The study made it obvious that the total time of breeding activity is much longer than many hunters believed and/or were aware of. While each phase has outside elements that can cause peaks and valleys in breeding activity levels, all four phases provide rut-related strategies that can be used, albeit with different levels of success. These are all dates that I have written and talked about since I read the survey nearly fifty years ago. I have hopefully encouraged countless hunters to tattoo all these dates on the backs of their hands to use as deer hunting cheat sheets. For much more detail about the rut and the breeding cycles of deer, read the chapter Anatomy of the Rut: Real-World Timing in my book Whitetail Tactics Cutting Edge Strategies That Work (Skyhorse Publishing, 2017) Or once again not that I am trying to sell you another book, you can always get this information for free on my blog at www.deerdoctor.com or by emailing me at peterfiduccia@outlook.com.

Hopefully by now you realize the importance and value of keeping tabs on the does throughout the deer season, during all phases of the rut, and particularly during the Big Chase period, on the lands you hunt. I mention this because within each phase the amount of does in estrus varies, and it affects the numbers of bucks that are actively seeking does in each rut phase and during the Big Chase.

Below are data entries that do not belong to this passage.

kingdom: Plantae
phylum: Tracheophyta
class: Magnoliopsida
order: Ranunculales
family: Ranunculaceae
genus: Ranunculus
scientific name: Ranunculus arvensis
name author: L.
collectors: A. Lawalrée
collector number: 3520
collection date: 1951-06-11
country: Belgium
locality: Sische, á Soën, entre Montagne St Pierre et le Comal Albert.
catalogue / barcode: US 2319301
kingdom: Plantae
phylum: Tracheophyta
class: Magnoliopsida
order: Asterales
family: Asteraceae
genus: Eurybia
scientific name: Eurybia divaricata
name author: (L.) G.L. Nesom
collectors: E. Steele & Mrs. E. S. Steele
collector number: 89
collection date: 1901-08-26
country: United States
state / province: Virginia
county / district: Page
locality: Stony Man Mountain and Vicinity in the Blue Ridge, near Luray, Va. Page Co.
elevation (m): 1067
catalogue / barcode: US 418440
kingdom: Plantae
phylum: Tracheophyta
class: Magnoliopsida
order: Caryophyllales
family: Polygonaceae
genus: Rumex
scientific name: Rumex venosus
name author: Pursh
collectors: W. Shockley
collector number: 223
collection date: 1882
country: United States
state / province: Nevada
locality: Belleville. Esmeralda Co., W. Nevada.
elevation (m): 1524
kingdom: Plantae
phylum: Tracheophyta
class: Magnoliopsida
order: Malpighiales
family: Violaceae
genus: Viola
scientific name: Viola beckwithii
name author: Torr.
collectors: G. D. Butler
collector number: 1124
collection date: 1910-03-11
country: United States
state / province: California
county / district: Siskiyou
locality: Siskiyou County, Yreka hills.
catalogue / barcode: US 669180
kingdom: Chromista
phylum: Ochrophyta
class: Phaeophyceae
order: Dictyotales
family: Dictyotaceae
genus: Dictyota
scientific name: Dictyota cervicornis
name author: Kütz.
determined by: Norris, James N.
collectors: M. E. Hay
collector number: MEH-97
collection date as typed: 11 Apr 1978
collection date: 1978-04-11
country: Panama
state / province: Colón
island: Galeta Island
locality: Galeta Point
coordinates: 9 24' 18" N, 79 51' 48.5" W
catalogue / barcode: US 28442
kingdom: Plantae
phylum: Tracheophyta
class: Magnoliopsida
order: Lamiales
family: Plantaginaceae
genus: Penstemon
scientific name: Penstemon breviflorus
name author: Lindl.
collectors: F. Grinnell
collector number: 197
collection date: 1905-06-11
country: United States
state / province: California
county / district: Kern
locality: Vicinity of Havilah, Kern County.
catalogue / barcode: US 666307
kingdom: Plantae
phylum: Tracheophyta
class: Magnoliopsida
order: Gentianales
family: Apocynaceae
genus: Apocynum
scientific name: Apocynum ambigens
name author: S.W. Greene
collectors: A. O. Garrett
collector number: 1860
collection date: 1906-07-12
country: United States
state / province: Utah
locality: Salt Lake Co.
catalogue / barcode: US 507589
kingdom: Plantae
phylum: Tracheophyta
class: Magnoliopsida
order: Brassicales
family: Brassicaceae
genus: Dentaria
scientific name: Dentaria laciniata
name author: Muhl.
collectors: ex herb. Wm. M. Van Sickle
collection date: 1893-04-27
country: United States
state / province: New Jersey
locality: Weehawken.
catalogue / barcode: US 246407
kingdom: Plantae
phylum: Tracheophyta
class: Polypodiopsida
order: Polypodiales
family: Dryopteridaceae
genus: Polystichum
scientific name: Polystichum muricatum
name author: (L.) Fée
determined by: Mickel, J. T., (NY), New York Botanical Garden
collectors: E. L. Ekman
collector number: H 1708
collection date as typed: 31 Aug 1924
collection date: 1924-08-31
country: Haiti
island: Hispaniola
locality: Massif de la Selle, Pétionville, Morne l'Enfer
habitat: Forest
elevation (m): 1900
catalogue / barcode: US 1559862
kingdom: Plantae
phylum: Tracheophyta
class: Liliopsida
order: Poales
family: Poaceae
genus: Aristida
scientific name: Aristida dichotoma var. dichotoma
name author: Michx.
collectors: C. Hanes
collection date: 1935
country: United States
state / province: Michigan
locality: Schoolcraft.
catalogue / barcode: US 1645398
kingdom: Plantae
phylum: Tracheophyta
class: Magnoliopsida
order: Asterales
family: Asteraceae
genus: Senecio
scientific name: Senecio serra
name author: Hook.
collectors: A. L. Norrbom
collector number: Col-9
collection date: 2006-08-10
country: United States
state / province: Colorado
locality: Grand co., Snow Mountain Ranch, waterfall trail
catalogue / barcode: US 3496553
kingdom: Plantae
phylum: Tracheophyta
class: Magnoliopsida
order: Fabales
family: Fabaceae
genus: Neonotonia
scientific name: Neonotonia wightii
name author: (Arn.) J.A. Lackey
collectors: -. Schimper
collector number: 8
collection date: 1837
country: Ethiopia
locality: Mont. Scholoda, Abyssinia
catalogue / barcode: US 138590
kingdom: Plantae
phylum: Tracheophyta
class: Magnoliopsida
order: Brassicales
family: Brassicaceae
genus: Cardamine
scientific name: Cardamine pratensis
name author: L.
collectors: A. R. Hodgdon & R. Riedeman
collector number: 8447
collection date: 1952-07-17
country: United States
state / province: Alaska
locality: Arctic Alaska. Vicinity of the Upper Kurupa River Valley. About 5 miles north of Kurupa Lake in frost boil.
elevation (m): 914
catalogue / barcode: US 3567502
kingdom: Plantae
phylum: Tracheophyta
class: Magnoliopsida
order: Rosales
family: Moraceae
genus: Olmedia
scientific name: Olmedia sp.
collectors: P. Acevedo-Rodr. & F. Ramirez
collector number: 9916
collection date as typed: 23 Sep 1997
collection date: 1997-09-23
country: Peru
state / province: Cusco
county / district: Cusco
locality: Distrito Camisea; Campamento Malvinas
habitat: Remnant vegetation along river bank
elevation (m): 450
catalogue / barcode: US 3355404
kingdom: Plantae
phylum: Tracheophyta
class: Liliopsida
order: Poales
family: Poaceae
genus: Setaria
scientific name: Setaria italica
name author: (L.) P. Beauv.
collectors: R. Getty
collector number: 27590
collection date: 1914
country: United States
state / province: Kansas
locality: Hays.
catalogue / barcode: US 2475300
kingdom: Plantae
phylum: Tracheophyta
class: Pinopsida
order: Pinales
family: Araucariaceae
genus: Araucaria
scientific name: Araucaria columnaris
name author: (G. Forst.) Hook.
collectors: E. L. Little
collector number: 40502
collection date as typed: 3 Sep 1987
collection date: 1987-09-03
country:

Earlier I mentioned that along with keeping tabs on does, I also use other hunting tactics. There are times, however, when I completely rely on hunting food sources for bucks. I use this tactic in the late season during the end of the regular firearm season and into the late-season muzzleloader and archery seasons (last week of November through the third week of December). During this time frame a deer’s digestive system begins to change over slowly and deer begin to browse a wider variety of woody plants and twigs. It is important to mention this tactic here, as many hunters believe that food plots and agricultural fields are the most important food sources for deer during winter, when in actuality buds, twigs, shrubs, and other woody plants are essential to deer as well.

If deer still have green plants to consume, they will prefer to eat them instead. Therefore, I count on frigid weather and snow to move deer into my fields to eat from a variety of the winter food plots I have specifically planted for late-season hunting (swede, turnips, forage rape, chicory, winter hardy clovers, ground-hog radish, winter rye, triticale, and wheat).

If you don’t have the option to plant food plots, you can seek out standing or harvested crops like oats, wheat, corn, alfalfa, and soybeans. Other types of good winter food sources include acorns, apples, pears, and other fruits in orchards that have dropped fruit on the ground. Even though most of these fruits are likely frozen and fermented this late in the season, deer will still eat them even if they have to dig them up through snow.

Winter foods are the most important foods to deer because they affect their body condition and the animal’s potential to survive the harsh times of winter. So understanding the fine points about the rut, and the preferred food sources that does are currently feeding on, will put you in the right place and the right time to kill a buck.